Task instructions:
A) In two sentences, what does the battery replacement thread below say?
B) Can you extend the battery replacement thread below, picking up after its final post?

Selected text:
————

Also, if you still have your old battery, you can give it to them at the time of purchase for a buyback discount.


----------



## quicky008 (Jul 16, 2014)

Received word from the service center today that this battery is now available-I'm planning to go there tomorrow or the day after.It will cost me around Rs 900 (after buyback discount).

 [MENTION=52329]tkin[/MENTION]:Can you please give me the proper directions as to how this service center can be reached by metro?As its quite far from my place(I live near behala),it would be rather difficult for me to go there by bus,therefore it would be a lot more convenient for me to take the metro instead.Also as I'm planning to take the older battery with me,am i likely to face any problems during the mandatory baggage checking phase at the metro stations i.e. will they allow me to travel on the metro with the battery?Your assistance in this matter will be greatly appreciated.Thanks.

————

[Camera pose estimation data]
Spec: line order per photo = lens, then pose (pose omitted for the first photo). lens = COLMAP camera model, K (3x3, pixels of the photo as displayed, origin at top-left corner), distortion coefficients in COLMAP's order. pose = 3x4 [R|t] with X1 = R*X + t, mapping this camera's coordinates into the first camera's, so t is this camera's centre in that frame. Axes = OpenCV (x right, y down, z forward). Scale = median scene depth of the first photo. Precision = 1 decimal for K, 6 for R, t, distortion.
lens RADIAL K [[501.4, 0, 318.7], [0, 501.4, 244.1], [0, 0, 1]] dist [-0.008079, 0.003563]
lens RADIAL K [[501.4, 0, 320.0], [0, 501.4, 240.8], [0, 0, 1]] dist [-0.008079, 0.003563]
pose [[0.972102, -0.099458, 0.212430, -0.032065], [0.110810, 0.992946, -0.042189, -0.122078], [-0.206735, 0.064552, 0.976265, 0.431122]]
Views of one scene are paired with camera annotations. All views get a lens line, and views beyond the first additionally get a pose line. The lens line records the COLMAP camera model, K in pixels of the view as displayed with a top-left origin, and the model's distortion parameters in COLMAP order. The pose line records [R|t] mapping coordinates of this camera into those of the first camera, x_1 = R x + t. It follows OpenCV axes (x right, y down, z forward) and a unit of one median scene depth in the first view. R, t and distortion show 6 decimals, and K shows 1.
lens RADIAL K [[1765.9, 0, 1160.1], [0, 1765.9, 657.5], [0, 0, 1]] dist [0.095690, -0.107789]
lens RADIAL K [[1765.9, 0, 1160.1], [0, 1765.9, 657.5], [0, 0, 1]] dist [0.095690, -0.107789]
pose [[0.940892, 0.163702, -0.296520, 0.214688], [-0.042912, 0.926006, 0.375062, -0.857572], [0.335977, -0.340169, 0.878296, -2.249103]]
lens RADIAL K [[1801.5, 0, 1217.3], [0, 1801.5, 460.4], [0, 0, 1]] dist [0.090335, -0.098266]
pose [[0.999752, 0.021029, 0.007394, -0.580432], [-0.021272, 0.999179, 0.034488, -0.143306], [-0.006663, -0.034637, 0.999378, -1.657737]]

————

Response list:
A) Someone who still has the old battery can hand it over at the time of purchase for a buyback discount, and the service center has told one poster that the battery is now available for around Rs 900 after that discount. The poster plans to go in a day or two and asks another member for metro directions, since the bus would be difficult from near Behala, and also asks whether carrying the old battery will cause problems at the metro baggage check.

B)
----------



## tkin (Jul 16, 2014)

quicky008 said:


> Received word from the service center today that this battery is now available-I'm planning to go there tomorrow or the day after.It will cost me around Rs 900 (after buyback discount).
> 
> [MENTION=52329]tkin[/MENTION]:Can you please give me the proper directions as to how this service center can be reached by metro?As its quite far from my place(I live near behala),it would be rather difficult for me to go there by bus,therefore it would be a lot more convenient for me to take the metro instead.Also as I'm planning to take the older battery with me,am i likely to face any problems during the mandatory baggage checking phase at the metro stations i.e. will they allow me to travel on the metro with the battery?Your assistance in this matter will be greatly appreciated.Thanks.


Directions:
1. Take metro and go to Kabi Subhash station(last stop), then take an auto to reach Garia Station. Also some Naktala-Howrah minibus goes directly to Garia Station, you need to ask them, not all buses go there, do ask first. You can catch the minibus at rashbehari.
2. Go to C5 bus stand, ask anyone where it is.
3. Keep moving forward till you reach IDBI Bank, you can ask someone for direction to the bank.
4. Now on opposite of IDBI bank you can see one broad lane, skip it and move forward till you reach the next lane on your left, this one will be a narrow lane.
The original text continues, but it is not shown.